Gard: Use Of MFM Mandatory At Port Of Singapore From January

Ships taking deliveries of marine fuel oil in Singapore from 1 January 2017 can rely on quantity figures recorded by the bunker barge’s mass flow metering system, reducing the possibility of quantity disputes.

Singapore is one of the top bunkering ports in the world – 45.2 million metric tons of bunker are reported to have been sold in 2015. In an effort to ensure fair and accurate measurements in the delivery of bunker fuels, enhance productivity and mitigate possible corrupt practices, the Maritime Port Authority of Singapore (MPA) will be requiring the use of approved mass flow metering (MFM) systems for all marine fuel oil deliveries in the Port of Singapore from 1 January 2017. See also our previous Gard Updates of 11 September 2014 and 30 April 2016.

Port Of Singapore
Image for representation purpose only

With just over two months to go before its introduction, the MPA is reportedly well on track to meet the MFM implementation date.
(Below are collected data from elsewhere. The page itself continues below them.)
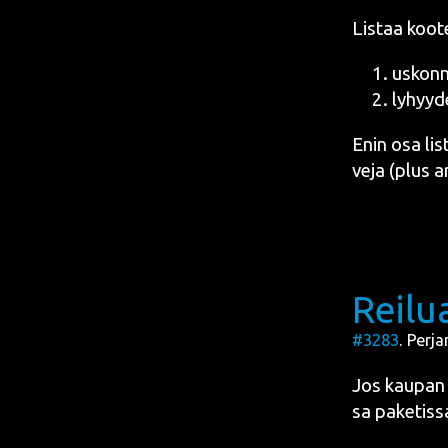
Lis­taa koo­t
uskon­no
lyhyy­de
Enin osa lis­t
ve­ja (plus ar
Reilu
#3283
. Perja
Jos kau­pan k
sa pake­tis­s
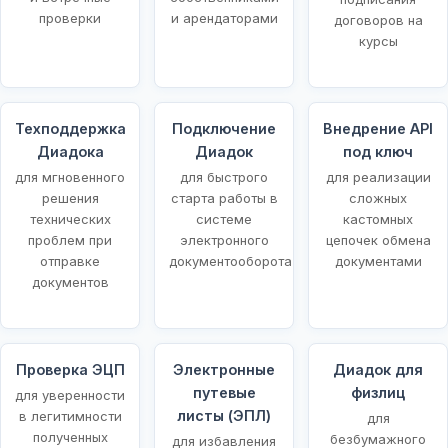
проверки
и арендаторами
договоров на
курсы
Техподдержка
Подключение
Внедрение API
Диадока
Диадок
под ключ
для мгновенного
для быстрого
для реализации
решения
старта работы в
сложных
технических
системе
кастомных
проблем при
электронного
цепочек обмена
отправке
документооборота
документами
документов
Проверка ЭЦП
Электронные
Диадок для
путевые
физлиц
для уверенности
листы (ЭПЛ)
в легитимности
для
полученных
безбумажного
для избавления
A Technical Reference for Bunker Mass Flow Metering, TR 48, was launched in February 2016 in support of the new requirements and sets out specific criteria for MFM system integrity, acceptance testing, delivery procedures and the documentation for bunker custody transfer, see MPA’s Port Marine Circular No.4 of 2016. Many bunker tankers have already been approved by the MPA to perform marine fuel oil deliveries in accordance with the new standard and the feedback from the industry is positive. Compared to traditional sounding tape methods, use of MFM technology not only shortens the bunker delivery time but also assists in preventing bunker quantity disputes.


Although the responsibility to install approved MFM systems lies with the bunker barge owners, crews on ships undertaking bunkering in the Port of Singapore should familiarise themselves with the MFM system requirements. Members and clients are advised to revisit their onboard bunkering procedures and checklists well in advance of 1 January 2017 and pay particular attention to the Chief Engineer’s, or his representative’s, duty to:

  • verify that the MFM security seals remain intact both before and after the bunkering operation and that the seal numbers match the seal numbers indicated in the latest Seal Verification Report onboard the bunker tanker;
  • witness and record both opening and closing MFM readings; the meter reading must be set to zero before the commencement of the bunkering operation;
  • check that the printed Bunker Metering Ticket contains the correct information (Name of bunker tanker and craft license number, MFM unique identification number, date and time of the bunker operation start and end, print time and mass in air); and
  • ensure that the printed Bunker Metering Ticket is duly signed by both parties and attached to the BDN.

Using a bunker surveyor is still important as the role of the surveyor as an independent party to witness and ensure compliance during bunkering processes remains unchanged. However, the role of bunker surveyors for MFM deliveries will change. For example, the surveyor will be required to cross check the seal verification report and the actual physical seals at various locations in the MFM system.